Même si le TEX reste une langue peu décrite, certains chercheurs s’y sont intéressés et l’ont étudiée sur le terrain auprès d’informateurs natifs. Les deux personnes qui y ont contribué le plus sont Søren Wichmann, chercheur linguiste danois, et Ehren M. Reilly, ancien étudiant états-unien de linguistique. Voici le travail qui a été mené jusqu’à présent : La première publication est un livre de linguistique d’Eustorjio Calderón (1908), qui porte sur plusieurs langues parlées dans l’isthme de Tehuantepec. Après avoir élicité certains mots en TEX, il les présente et en commente quelques aspects phonologiques.
Au début des années cinquante du XXe siècle, un anthropologue, Lawrence Clark, a recueilli un certain nombre de mots élicités, qui sont inclus dans un article publié (Clark, 1982) et dans deux lexiques conservés par le SIL, compilés avec le linguiste Norman Nordell (Clark et Nordell, 1980 ; Nordell et Clark, 1980). Le SIL possède également un petit corpus manuscrit d’une vingtaine de pages de phrases élicitées et partiellement glosées en espagnol de Norman Nordell (1980), ainsi qu’un document sur la phonologie co-écrit avec la linguiste états-unienne Doris Bartholomew (Nordell et Bartholomew, 1990), où l’on trouve l’inventaire de phonèmes et certains processus phonologiques.
Entre 1991 et 1993, le linguiste Søren Wichmann a mené une première recherche de terrain dans la ville de Texistepec avec deux informateurs.

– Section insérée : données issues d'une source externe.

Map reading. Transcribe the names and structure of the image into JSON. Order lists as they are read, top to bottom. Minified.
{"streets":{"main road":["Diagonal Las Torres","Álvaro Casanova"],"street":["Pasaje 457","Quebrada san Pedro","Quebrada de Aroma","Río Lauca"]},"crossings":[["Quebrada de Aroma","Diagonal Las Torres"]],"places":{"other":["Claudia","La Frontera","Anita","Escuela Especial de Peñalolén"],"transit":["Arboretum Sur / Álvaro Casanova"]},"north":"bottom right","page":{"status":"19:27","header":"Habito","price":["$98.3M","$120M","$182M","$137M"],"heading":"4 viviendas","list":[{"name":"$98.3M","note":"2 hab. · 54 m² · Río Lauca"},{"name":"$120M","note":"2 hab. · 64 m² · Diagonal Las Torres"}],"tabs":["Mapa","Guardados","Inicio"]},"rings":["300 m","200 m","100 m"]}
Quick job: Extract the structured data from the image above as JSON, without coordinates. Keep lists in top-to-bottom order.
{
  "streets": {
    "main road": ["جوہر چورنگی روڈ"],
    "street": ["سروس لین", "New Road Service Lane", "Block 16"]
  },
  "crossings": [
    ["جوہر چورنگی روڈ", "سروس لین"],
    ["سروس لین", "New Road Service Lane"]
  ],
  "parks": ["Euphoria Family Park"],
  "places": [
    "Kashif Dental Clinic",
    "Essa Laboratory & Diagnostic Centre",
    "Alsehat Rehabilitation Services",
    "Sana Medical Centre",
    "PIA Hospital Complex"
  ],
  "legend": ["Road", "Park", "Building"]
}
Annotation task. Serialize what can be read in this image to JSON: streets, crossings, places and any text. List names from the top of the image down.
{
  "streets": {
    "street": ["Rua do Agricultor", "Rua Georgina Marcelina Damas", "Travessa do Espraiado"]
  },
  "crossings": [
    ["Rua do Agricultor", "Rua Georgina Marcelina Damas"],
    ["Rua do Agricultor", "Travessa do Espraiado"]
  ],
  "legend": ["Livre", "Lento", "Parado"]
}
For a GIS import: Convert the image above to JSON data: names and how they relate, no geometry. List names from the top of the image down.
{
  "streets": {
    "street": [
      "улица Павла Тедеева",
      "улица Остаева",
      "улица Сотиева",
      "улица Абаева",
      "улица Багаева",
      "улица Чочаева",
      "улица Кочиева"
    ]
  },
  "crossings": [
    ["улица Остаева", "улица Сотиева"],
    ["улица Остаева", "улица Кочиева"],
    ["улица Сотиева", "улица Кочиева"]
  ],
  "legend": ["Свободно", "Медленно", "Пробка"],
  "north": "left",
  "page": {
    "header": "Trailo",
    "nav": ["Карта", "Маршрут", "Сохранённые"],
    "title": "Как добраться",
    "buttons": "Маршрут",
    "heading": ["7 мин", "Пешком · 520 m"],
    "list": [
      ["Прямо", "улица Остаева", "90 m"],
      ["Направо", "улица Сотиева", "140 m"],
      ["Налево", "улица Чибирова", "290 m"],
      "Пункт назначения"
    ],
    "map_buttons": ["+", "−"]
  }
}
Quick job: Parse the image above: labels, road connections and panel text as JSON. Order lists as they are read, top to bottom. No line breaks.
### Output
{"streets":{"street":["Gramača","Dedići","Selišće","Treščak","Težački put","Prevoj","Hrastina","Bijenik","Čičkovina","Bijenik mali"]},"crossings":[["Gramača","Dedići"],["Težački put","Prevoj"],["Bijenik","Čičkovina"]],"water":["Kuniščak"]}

Avec les données recueillies, il a publié un article de phonologie (Wichmann, 1994), une monographie sur les langues mixe-zoque (Wichmann, 1995), le livre bilingue de contes qui a rendu possible la recherche de ce mémoire (Wichmann, 1996), un chapitre de livre sur l’oralité (Wichmann, 2000), un dictionnaire analytique TEX-espagnol (Wichmann, 2002), un article sur les auxiliaires verbaux (Wichmann, 2003, en anglais, et Wichmann, 2004, en espagnol), et un livre faisant partie d’une collection des Archives de langues indigènes du Mexique, où il décrit la phonologie et donne certains exemples de textes glosés et traduits (Wichmann, 2007a). Dix ans après cette dernière publication, il a coécrit un article avec Lynda Boudreault, où il reprend une partie des contes publiés en 1996 pour un numéro de la revue IJAL consacré à des narratives en langues zoques (Wichmann et Boudreault, 2017).

Profil typologique

Cette section explique les points communs des langues de la famille linguistique mixe-zoque, de la branche zoque et de la sous-branche zoque du golfe, et les données disponibles sur le TEX spécifiquement. Certaines caractéristiques sont évoquées plusieurs fois dans ces quatre sous-sections, afin de les restreindre au fur et à mesure.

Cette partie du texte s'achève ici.